Licencié après avoir refusé des photocopies à la "sœur du patron"

Xavier Trudeau
Juin 22, 2018

Steevy M., salarié de l'espace SFR de Montesson, dans les Yvelines, voit trois femmes entrer dans la boutique. "L'une d'entre elles, F.P, se présente comme une salariée de SFR La Défense et me demande de photocopier ses feuilles d'imposition". Elle aurait même lancé au jeune homme: "vous aurez des problèmes!"
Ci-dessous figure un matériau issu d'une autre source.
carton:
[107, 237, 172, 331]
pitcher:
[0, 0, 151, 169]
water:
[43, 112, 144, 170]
Le responsable de la boutique est finalement intervenu et a accepté de faire les photocopies, souligne 20 Minutes. La direction affirme que le vendeur a haussé le ton et a manqué de respect à une collaboratrice. "Je lui ai alors dit que ce n'était pas possible, que je ne pouvais pas me permettre d'utiliser autant de feuilles de papier au détriment des autres clients", explique-t-il. Une cliente lui a demandé un service un peu particulier. Sa version a été confirmée par une autre cliente présente dans le magasin et n'ayant aucun lien de parenté ni d'amitié avec lui. Dans ce document, elle raconte que Steevy s'est exprimé "poliment" et que la cliente, faisant preuve "d'agressivité", "s'est emportée" et lui a parlé "d'une voix menaçante". Elle l'aurait alors "menacé de lui faire perdre son emploi ".

Trois semaines plus tard, le vendeur est convoqué en entretien préalable au licenciement. Une attitude qui "porte atteinte à l'image de notre entreprise" précise la lettre de licenciement.

Selon "20 Minutes", qui rapporte l'information, plusieurs syndicats de SFR ont publié un tract mercredi pour demander la "réintégration immédiate" de cet employé.

Alors que l'ancien employé compte amener l'affaire devant la justice, SFR a répondu à ces accusations par mail."Deux collaborateurs ont été licenciés pour faute". Il lui est notamment reproché "de n'avoir réalisé aucune photocopie, et d'avoir haussé le ton contre la cliente, devant les autres personnes en déclarant: "J'en ai rien à foutre, je ne le ferai pas". "C'est la vie normale des entreprises", a-t-elle ajouté. Ariane Sostras, avocate spécialiste du droit du travail contactée par le Figaro (et qui n'est pas le conseil de Steevy, ndlr), est plutôt optimiste pour lui. Elle rappelle toutefois que "l'employeur est maître des sanctions qu'il applique".